Breast reduction surgery is not usually covered by insurance. Thus, plastic surgeons who perform the procedure must offer prices that patients are willing to pay out-of-pocket. That is the clearest indication of what the market price for the surgery. Dr. Rowe offers a price of $15,000 to $25,000 to patients who are paying for their own surgery, but an arbitration board recently awarded $440,000 in a fee dispute with an insurer. NYT explains how perverse incentives are making out-of-network billing disputes worse:
Medical specialties like spinal and plastic surgery, for which surprise bills were rare before the law, now frequently have cases in arbitration, according to the public data. Some practices are using the law to obtain high payments for routine medical care, including gynecologists who have won fees 600 times higher than usual rates for placing intrauterine contraceptive devices, or I.U.D.s.
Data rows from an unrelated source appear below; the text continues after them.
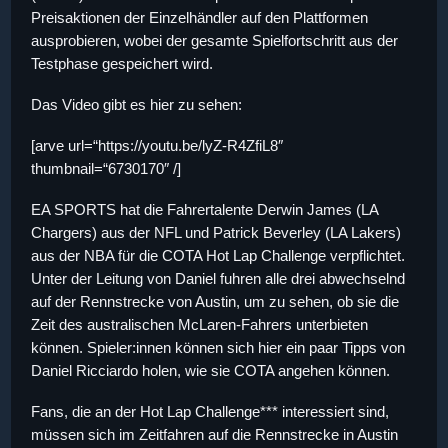
Preisaktionen der Einzelhändler auf den Plattformen
ausprobieren, wobei der gesamte Spielfortschritt aus der
Testphase gespeichert wird.
Das Video gibt es hier zu sehen:
[arve url=“https://youtu.be/lyZ-R4ZfiL8″
thumbnail=“6730170″ /]
EA SPORTS hat die Fahrertalente Derwin James (LA
Chargers) aus der NFL und Patrick Beverley (LA Lakers)
aus der NBA für die COTA Hot Lap Challenge verpflichtet.
Unter der Leitung von Daniel fuhren alle drei abwechselnd
auf der Rennstrecke von Austin, um zu sehen, ob sie die
Zeit des australischen McLaren-Fahrers unterbieten
können. Spieler:innen können sich hier ein paar Tipps von
Daniel Ricciardo holen, wie sie COTA angehen können.
Fans, die an der Hot Lap Challenge*** interessiert sind,
müssen sich im Zeitfahren auf die Rennstrecke in Austin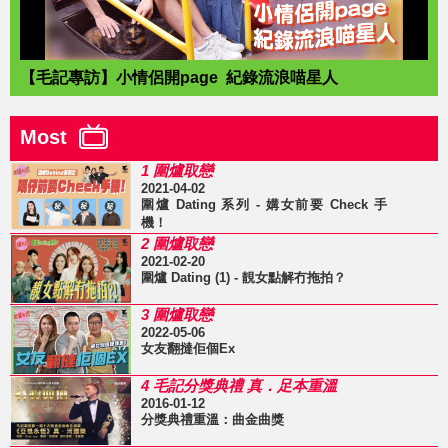
【毛記專訪】小情侶開page 紀錄流浪喵星人
Most
1 圍爐取戀
2021-04-02
圍爐 Dating 系列 - 媾女前要 Check 手
機！
2 圍爐取戀
2021-02-20
圍爐 Dating (1) - 靚女點解冇拖拍？
3 圍爐取戀
2022-05-06
女友翻撻佢個Ex
4 毛記分獎典禮 真．足本重溫
2016-01-12
分獎典禮重溫：曲金曲獎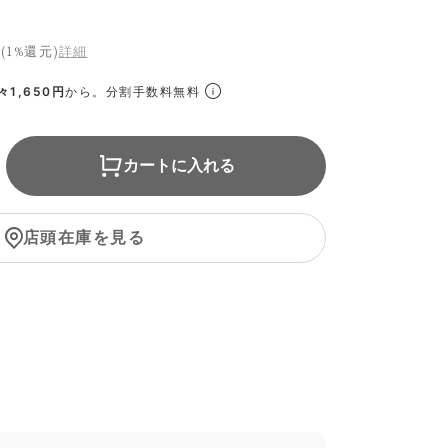
(1%還元)
詳細
1,650円
から。分割手数料無料
カートに入れる
店頭在庫を見る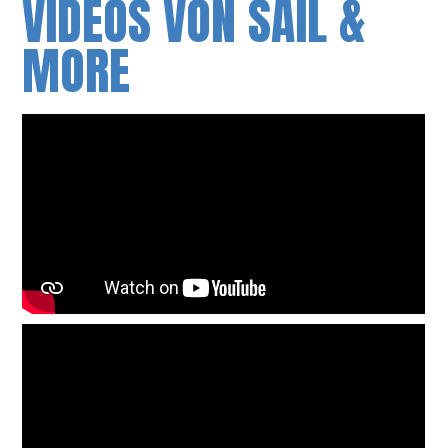
VIDEOS VON SAIL &
MORE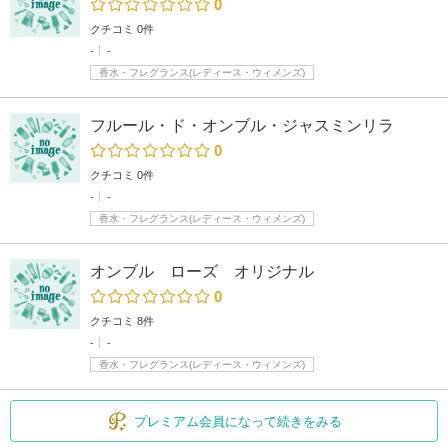
0
クチコミ 0件
-
-
香水・フレグランス(レディース・ウィメンズ)
フルール・ド・オンブル・ジャスミンリラ
0
クチコミ 0件
-
-
香水・フレグランス(レディース・ウィメンズ)
オンブル ローズ オリジナル
0
クチコミ 8件
-
-
香水・フレグランス(レディース・ウィメンズ)
プレミアム会員になって続きをみる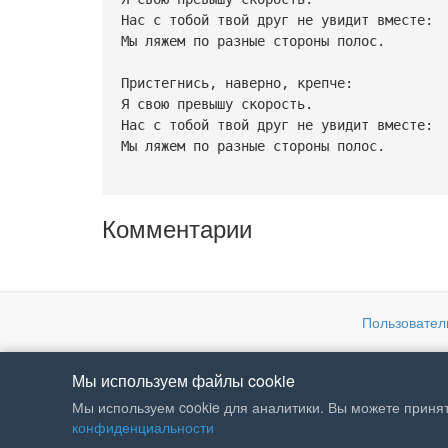
Hас с тобой твой дpуг не увидит вместе:
Мы ляжем по pазные стоpоны полос.
Пpистегнись, навеpно, кpепче:
Я свою пpевышу скоpость.
Hас с тобой твой дpуг не увидит вместе:
Мы ляжем по pазные стоpоны полос.
Комментарии
Пользовател
Мы используем файлы cookie
Мы используем cookie для аналитики. Вы можете принят
конфиденциальности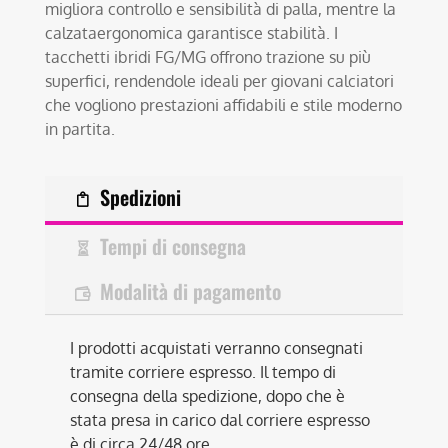
migliora controllo e sensibilità di palla, mentre la
calzataergonomica garantisce stabilità. I
tacchetti ibridi FG/MG offrono trazione su più
superfici, rendendole ideali per giovani calciatori
che vogliono prestazioni affidabili e stile moderno
in partita.
Spedizioni
Tempi di consegna
Modalità di pagamento
I prodotti acquistati verranno consegnati
tramite corriere espresso. Il tempo di
consegna della spedizione, dopo che è
stata presa in carico dal corriere espresso
è di circa 24/48 ore.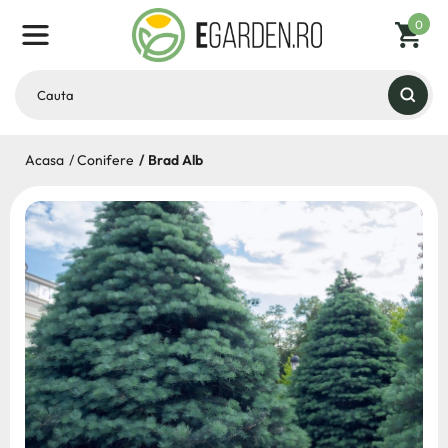
0
Acasa
Conifere
Brad Alb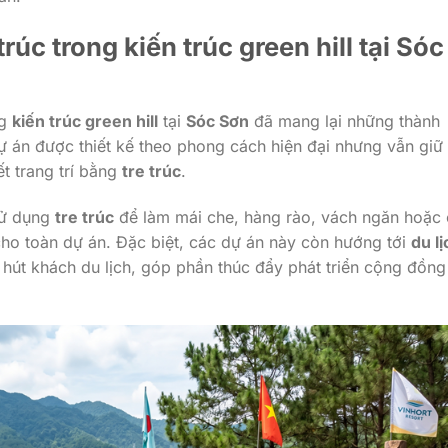
 trúc
trong
kiến trúc green hill
tại
Sóc
ng
kiến trúc green hill
tại
Sóc Sơn
đã mang lại những thành
ự án được thiết kế theo phong cách hiện đại nhưng vẫn giữ
t trang trí bằng
tre trúc
.
sử dụng
tre trúc
để làm mái che, hàng rào, vách ngăn hoặc
cho toàn dự án. Đặc biệt, các dự án này còn hướng tới
du lị
 hút khách du lịch, góp phần thúc đẩy phát triển cộng đồng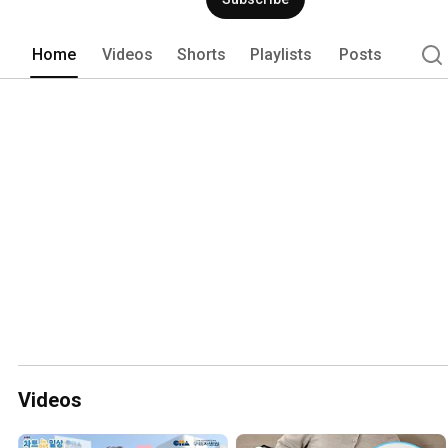
Home
Videos
Shorts
Playlists
Posts
Videos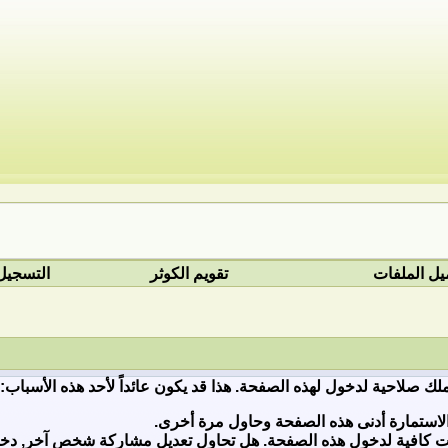
يل الملفات
تقويم الكوثر
التسجيل
ملك صلاحية لدخول لهذه الصفحة. هذا قد يكون عائداً لأحد هذه الأسباب:
لاستمارة أدنى هذه الصفحة وحاول مرة أخرى.
ات كافية لدخول هذه الصفحة. هل تحاول تعديل مشاركة شخص آخر, دخول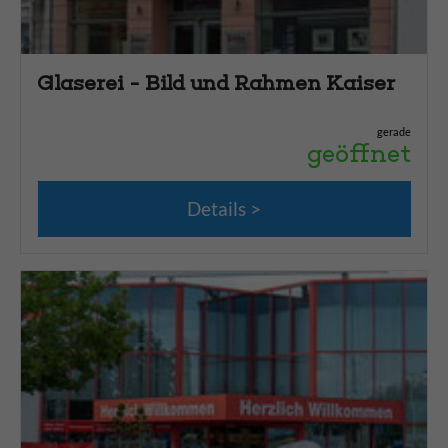
Glaserei - Bild und Rahmen Kaiser
gerade
geöffnet
Details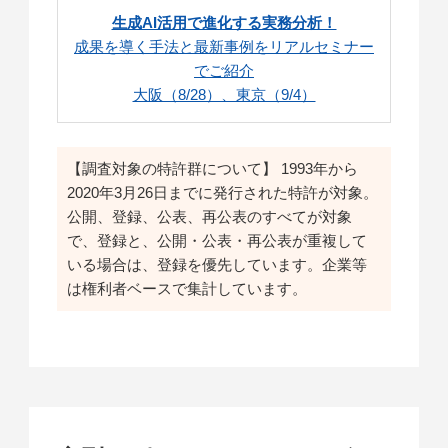
生成AI活用で進化する実務分析！
成果を導く手法と最新事例をリアルセミナー
でご紹介
大阪（8/28）、東京（9/4）
【調査対象の特許群について】 1993年から
2020年3月26日までに発行された特許が対象。
公開、登録、公表、再公表のすべてが対象
で、登録と、公開・公表・再公表が重複して
いる場合は、登録を優先しています。企業等
は権利者ベースで集計しています。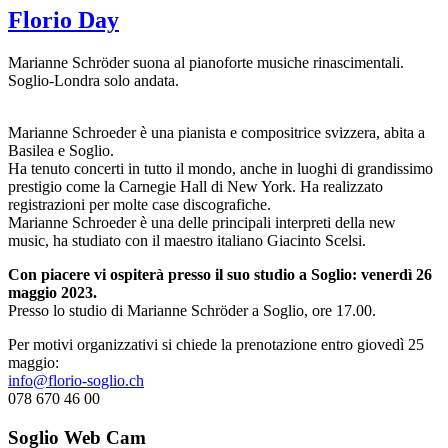
Florio Day
Marianne Schröder suona al pianoforte musiche rinascimentali.
Soglio-Londra solo andata.
Marianne Schroeder è una pianista e compositrice svizzera, abita a
Basilea e Soglio.
Ha tenuto concerti in tutto il mondo, anche in luoghi di grandissimo
prestigio come la Carnegie Hall di New York. Ha realizzato
registrazioni per molte case discografiche.
Marianne Schroeder è una delle principali interpreti della new
music, ha studiato con il maestro italiano Giacinto Scelsi.
Con piacere vi ospiterà presso il suo studio a Soglio: venerdì 26
maggio 2023.
Presso lo studio di Marianne Schröder a Soglio, ore 17.00.
Per motivi organizzativi si chiede la prenotazione entro giovedì 25
maggio:
info@florio-soglio.ch
078 670 46 00
Soglio Web Cam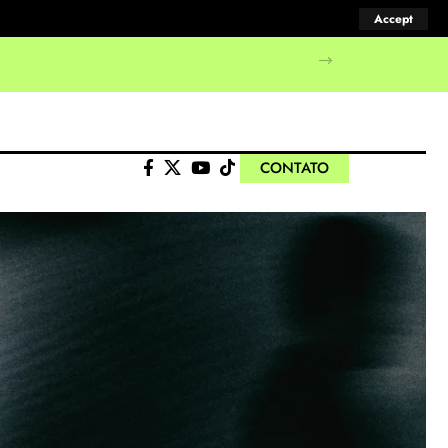
Accept
CONTATO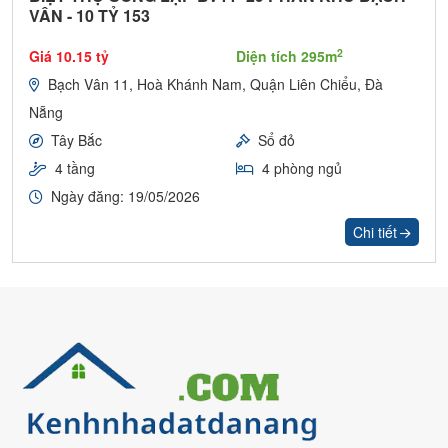
VÂN - 10 TỶ 153
2
Giá 10.15 tỷ
Diện tích 295m
Bạch Vân 11, Hoà Khánh Nam, Quận Liên Chiểu, Đà
Nẵng
Tây Bắc
Sổ đỏ
4 tầng
4 phòng ngủ
Ngày đăng: 19/05/2026
Chi tiết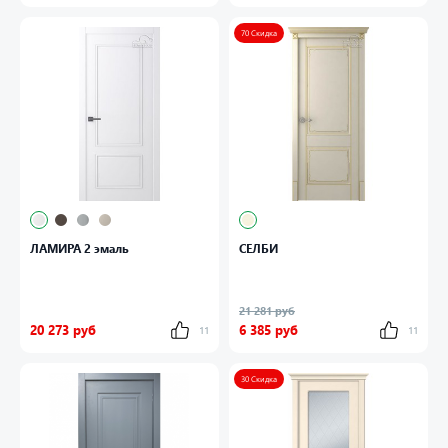
70 Скидка
ЛАМИРА 2 эмаль
СЕЛБИ
21 281 руб
20 273 руб
6 385 руб
11
11
30 Скидка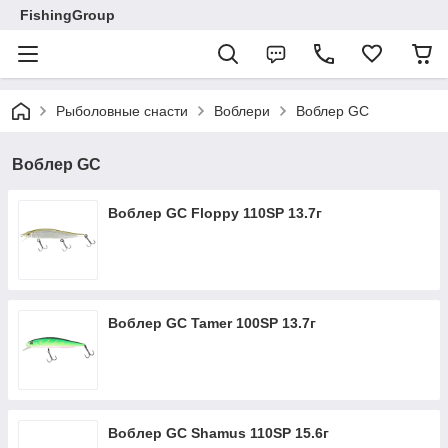
FishingGroup
Рыболовные снасти
Воблери
Воблер GC
Воблер GC
Воблер GC Floppy 110SP 13.7г
Воблер GC Tamer 100SP 13.7г
Воблер GC Shamus 110SP 15.6г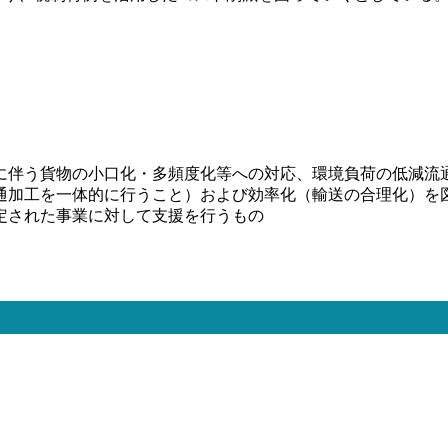
に伴う貨物の小口化・多頻度化等への対応、環境負荷の低減流
通加工を一体的に行うこと）および効率化（輸送の合理化）を
定された事業に対して支援を行うもの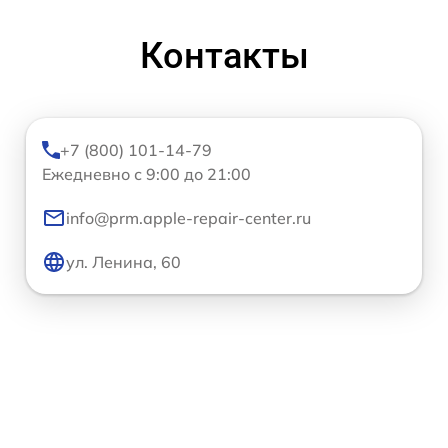
Контакты
+7 (800) 101-14-79
Ежедневно с 9:00 до 21:00
info@prm.apple-repair-center.ru
ул. Ленина, 60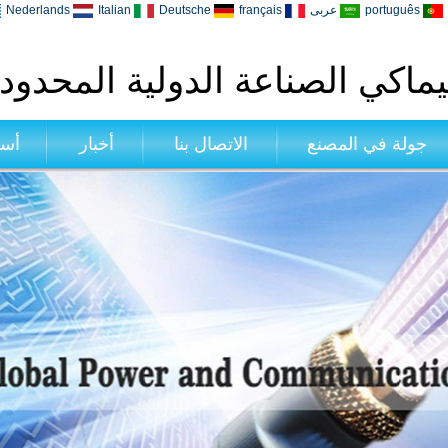
português
عربى
français
Deutsche
Italian
Nederlands
ماكي الصناعة الدولية المحدود
جولة في المصنع
الاتصال بنا
أخبار
أسئ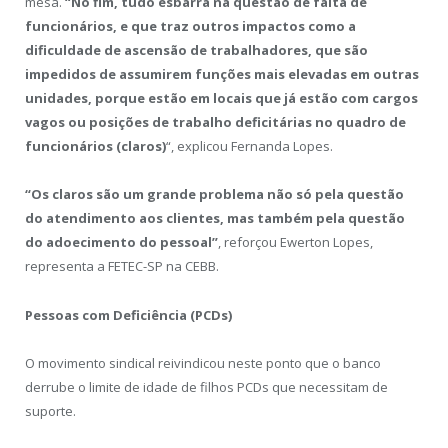
mesa.
“No fim, tudo esbarra na questão de falta de
funcionários, e que traz outros impactos como a
dificuldade de ascensão de trabalhadores, que são
impedidos de assumirem funções mais elevadas em outras
unidades, porque estão em locais que já estão com cargos
vagos ou posições de trabalho deficitárias no quadro de
funcionários (claros)
“, explicou Fernanda Lopes.
“Os claros são um grande problema não só pela questão
do atendimento aos clientes, mas também pela questão
do adoecimento do pessoal”
, reforçou Ewerton Lopes,
representa a FETEC-SP na CEBB.
Pessoas com Deficiência (PCDs)
O movimento sindical reivindicou neste ponto que o banco
derrube o limite de idade de filhos PCDs que necessitam de
suporte.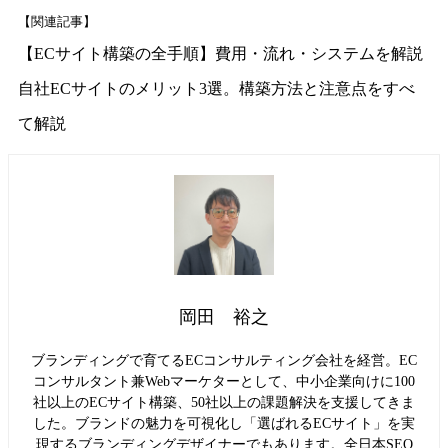
【関連記事】
【ECサイト構築の全手順】費用・流れ・システムを解説
自社ECサイトのメリット3選。構築方法と注意点をすべ
て解説
岡田 裕之
ブランディングで育てるECコンサルティング会社を経営。EC
コンサルタント兼Webマーケターとして、中小企業向けに100
社以上のECサイト構築、50社以上の課題解決を支援してきま
した。ブランドの魅力を可視化し「選ばれるECサイト」を実
現するブランディングデザイナーでもあります。全日本SEO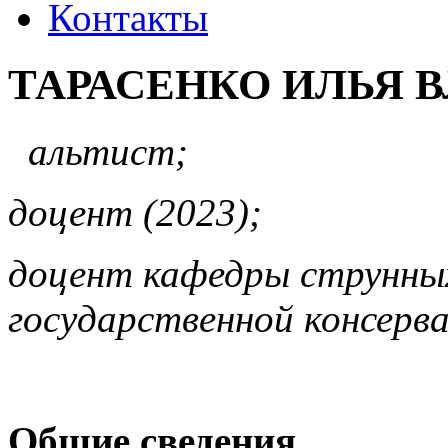
Контакты
ТАРАСЕНКО ИЛЬЯ 
альтист;
доцент (2023);
доцент кафедры струнны
государственной консерв
Общие сведения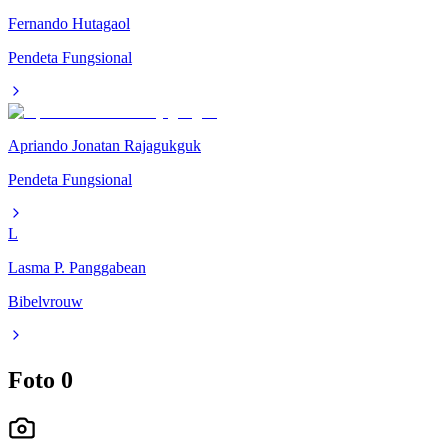
Fernando Hutagaol
Pendeta Fungsional
Apriando Jonatan Rajagukguk
Pendeta Fungsional
L
Lasma P. Panggabean
Bibelvrouw
Foto
0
Why would an IDR arbitrator award 18 to 25 times the fee that a doctor has already revealed he or she is willing to perform a surgery for? Why would an IDR entity award 600 times the usual rate for inserting an IUD? Those are important questions. Some policy analysts have suggested that doctors overwhelmingly win arbitration cases because doctors are more sympathetic than health insurers. While that is arguable true, arbitrators are supposed to be both professional and independent. Egregious awards make them look biased. Indeed, there can be no other explanation. More from NYT:
Health policy experts have been surprised to see such lopsided results that favor doctors. Some argue that because the arbitrators are paid per case, they may have an incentive to render decisions that keep doctors coming back.
The incentives to dispute fees are perverse. Or, as one insurance industry executive stated:
“There are no checks. There are no balances. There’s no oversight.”
One result of lopsided awards is a huge increase in arbitration cases being brought. When the No Surprised Act was first passed officials projected there would be around 17,000 cases brought before arbitrators annually. The number skyrocketed to 1.2 million in the first two quarters of last year. Doctors won 88% of them. Another result of huge awards are rising health insurance premiums and rising medical prices. It is also likely more physicians will drop out of networks to dispute in-network fees.
There is a straightforward way to ascertain fair market prices. That is by negotiating fees between health plans and providers as a necessary precondition to treating health plan enrollees. An alternative would require hospitals to negotiate reimbursement rates or pay in-house providers directly and build the cost of services into hospital prices. The key is mutually agreed upon prices in advance, which is the norm in virtually every other market. In no market should vendors be allowed to provide services against the will of their customers, with fees determined by third parties uninvolved in the transactions. Furthermore, Congress does not seem to care about the problems they created with the No Surprises Act.
Read more at New York Times: A $440,000 Breast Reduction: How Doctors Cashed In on the No Surprises Act and Arbitration
Goodman Institute Health Blog: No Surprises Act is Flawed, Bogged Down and Being Abused
This is indeed puzzling. It makes me wonder if the arbitrators are somehow getting paid under the table by the doctors. If a simple procedure returns $120,000 or $250,000 in bloated fees, that is a lot of room to give the arbitrator a gift or a vacation trip, etc.
Here is another thought. If a stupid corrupt arbitrator awards $200,000, that does not mean that the doctor will collect $200,000. The patient can declare bankruptcy and pay a small fraction of that amount.
The lopsided awards described here seem to be between providers and insurance companies. Are the outcomes different when insurers are not involved?
The No Surprises Act only applies to insurance companies and health plans. I wonder why there is not some mechanism to investigate and fire arbitrators whose awards far exceed norms. Also, I wonder why nobody in Congress has realized huge awards create an incentive for more physician practices to drop network affiliation to argue their fees before an arbitration entity. The incentives are perverse.